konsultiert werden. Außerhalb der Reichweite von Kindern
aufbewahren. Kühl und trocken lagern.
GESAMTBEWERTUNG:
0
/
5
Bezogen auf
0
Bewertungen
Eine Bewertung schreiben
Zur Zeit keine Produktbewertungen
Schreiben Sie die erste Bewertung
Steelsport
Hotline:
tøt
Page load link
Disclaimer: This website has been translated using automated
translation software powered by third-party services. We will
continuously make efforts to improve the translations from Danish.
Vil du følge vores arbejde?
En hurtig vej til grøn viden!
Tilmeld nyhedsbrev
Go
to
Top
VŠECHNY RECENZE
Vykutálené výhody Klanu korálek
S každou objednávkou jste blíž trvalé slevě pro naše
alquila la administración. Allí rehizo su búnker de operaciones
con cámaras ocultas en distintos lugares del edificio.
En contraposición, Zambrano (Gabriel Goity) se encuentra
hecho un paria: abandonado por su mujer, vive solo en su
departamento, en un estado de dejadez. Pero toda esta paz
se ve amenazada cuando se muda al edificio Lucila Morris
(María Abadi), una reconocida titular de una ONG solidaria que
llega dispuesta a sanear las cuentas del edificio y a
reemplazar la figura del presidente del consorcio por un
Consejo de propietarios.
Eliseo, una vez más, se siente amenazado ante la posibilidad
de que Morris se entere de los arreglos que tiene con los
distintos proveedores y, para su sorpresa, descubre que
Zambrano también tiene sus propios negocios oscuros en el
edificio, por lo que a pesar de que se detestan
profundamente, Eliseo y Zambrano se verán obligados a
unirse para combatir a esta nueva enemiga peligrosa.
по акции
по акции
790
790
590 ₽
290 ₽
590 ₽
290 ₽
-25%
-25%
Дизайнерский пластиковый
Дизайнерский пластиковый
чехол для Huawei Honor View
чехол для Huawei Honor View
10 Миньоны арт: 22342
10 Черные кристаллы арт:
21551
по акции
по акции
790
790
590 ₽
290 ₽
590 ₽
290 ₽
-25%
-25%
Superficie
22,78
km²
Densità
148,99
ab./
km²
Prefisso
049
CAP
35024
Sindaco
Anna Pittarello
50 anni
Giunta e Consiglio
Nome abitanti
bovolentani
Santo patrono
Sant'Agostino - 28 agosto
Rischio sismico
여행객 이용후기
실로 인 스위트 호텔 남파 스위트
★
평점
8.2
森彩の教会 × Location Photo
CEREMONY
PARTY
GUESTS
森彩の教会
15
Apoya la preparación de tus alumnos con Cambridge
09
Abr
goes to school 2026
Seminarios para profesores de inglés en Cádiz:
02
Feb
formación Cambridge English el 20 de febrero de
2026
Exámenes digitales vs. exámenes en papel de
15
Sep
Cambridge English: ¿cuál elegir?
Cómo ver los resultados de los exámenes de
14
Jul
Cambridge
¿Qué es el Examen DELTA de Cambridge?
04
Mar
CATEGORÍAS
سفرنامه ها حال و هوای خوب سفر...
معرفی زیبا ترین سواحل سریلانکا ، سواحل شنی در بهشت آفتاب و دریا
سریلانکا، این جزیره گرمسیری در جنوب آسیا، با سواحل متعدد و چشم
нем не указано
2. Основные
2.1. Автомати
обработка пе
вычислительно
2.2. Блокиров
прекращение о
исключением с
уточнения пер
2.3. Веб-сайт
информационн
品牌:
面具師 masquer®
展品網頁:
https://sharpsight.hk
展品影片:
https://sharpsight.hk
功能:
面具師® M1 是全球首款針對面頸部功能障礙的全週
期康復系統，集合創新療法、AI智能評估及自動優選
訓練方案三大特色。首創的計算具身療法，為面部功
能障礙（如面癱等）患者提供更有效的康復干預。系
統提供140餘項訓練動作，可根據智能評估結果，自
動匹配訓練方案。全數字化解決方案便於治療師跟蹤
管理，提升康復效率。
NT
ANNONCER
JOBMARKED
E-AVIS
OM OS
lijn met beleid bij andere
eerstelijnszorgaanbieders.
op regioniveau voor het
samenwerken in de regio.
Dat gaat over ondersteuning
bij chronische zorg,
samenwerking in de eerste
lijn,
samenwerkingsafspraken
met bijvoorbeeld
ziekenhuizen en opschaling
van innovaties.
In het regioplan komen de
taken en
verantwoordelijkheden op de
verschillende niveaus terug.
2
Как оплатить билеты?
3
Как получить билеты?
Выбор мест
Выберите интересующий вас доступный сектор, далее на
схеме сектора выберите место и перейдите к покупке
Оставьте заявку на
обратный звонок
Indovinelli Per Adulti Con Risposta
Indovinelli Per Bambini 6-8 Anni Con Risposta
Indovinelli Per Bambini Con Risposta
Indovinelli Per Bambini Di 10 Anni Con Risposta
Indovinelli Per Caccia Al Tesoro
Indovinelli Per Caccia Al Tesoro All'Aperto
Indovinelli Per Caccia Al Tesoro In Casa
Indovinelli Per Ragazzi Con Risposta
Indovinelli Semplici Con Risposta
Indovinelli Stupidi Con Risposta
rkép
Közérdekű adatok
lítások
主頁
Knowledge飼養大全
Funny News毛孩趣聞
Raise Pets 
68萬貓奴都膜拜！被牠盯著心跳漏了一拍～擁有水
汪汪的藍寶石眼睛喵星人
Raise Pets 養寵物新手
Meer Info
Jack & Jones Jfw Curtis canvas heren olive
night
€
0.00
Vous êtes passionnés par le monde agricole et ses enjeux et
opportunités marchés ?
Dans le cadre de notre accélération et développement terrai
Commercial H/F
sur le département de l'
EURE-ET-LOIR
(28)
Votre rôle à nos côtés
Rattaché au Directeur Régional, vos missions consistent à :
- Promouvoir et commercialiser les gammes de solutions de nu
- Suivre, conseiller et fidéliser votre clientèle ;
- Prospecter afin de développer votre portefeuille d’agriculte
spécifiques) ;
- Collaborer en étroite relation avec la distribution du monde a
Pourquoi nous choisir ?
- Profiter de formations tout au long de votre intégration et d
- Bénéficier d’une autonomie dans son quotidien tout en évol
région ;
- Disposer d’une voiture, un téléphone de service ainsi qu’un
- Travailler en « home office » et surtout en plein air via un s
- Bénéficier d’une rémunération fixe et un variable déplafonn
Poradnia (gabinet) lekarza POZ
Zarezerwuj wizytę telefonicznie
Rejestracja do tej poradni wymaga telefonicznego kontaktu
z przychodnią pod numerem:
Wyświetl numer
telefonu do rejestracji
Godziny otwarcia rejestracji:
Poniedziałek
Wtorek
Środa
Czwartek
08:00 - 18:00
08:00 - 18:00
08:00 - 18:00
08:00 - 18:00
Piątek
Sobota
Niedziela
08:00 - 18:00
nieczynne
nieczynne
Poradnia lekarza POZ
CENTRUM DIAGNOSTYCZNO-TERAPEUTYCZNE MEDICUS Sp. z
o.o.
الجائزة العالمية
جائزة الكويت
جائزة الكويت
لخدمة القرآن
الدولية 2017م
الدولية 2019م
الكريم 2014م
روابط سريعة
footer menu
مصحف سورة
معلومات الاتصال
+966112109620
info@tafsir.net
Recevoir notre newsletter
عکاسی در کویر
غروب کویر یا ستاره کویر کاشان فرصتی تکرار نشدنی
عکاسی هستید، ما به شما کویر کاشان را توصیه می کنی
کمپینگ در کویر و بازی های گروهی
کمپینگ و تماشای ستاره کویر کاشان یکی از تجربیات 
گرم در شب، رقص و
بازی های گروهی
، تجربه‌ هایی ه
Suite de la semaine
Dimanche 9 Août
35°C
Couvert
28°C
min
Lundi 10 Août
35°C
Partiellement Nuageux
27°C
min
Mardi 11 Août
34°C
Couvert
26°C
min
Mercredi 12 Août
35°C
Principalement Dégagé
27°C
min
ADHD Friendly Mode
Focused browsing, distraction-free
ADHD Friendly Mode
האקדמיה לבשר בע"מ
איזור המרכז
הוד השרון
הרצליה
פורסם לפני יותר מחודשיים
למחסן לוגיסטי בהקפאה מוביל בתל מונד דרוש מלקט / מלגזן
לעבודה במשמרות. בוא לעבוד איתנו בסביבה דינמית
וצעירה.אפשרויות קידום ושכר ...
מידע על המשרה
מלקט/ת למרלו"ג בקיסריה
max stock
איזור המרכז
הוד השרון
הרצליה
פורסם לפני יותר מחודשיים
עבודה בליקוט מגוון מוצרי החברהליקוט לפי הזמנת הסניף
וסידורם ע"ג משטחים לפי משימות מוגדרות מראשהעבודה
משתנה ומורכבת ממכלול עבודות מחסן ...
■ ■ ■ ■ ■
Activity
Show every line of the data in which the word "ستاره" appears.

Exercise answer
غروب کویر یا ستاره کویر کاشان فرصتی تکرار نشدنی
کمپینگ و تماشای ستاره کویر کاشان یکی از تجربیات 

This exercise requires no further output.